Job item: Search the material below for the string "мочевого". Return every line that holds it.

◆ ◆ ◆ ◆ ◆ ◆ ◆

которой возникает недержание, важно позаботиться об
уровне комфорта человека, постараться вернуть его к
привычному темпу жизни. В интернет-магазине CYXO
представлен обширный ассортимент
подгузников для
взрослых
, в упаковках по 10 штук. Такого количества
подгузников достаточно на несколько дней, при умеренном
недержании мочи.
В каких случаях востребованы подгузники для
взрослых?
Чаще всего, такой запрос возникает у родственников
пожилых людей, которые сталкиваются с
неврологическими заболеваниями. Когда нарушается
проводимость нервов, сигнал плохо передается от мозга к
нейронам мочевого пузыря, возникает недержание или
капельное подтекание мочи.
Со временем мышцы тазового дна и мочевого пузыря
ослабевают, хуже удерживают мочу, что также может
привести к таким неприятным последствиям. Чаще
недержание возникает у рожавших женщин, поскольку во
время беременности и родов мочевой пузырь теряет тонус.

◆ ◆ ◆ ◆ ◆ ◆ ◆

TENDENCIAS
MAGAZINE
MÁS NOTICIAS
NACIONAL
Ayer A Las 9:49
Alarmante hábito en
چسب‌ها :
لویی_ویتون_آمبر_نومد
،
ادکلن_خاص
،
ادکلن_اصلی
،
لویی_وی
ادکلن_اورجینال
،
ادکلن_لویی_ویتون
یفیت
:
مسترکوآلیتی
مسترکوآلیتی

◆ ◆ ◆ ◆ ◆ ◆ ◆

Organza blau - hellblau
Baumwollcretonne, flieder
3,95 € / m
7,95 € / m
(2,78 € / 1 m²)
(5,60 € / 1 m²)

◆ ◆ ◆ ◆ ◆ ◆ ◆

Reply:
нейронам мочевого пузыря, возникает недержание или
Со временем мышцы тазового дна и мочевого пузыря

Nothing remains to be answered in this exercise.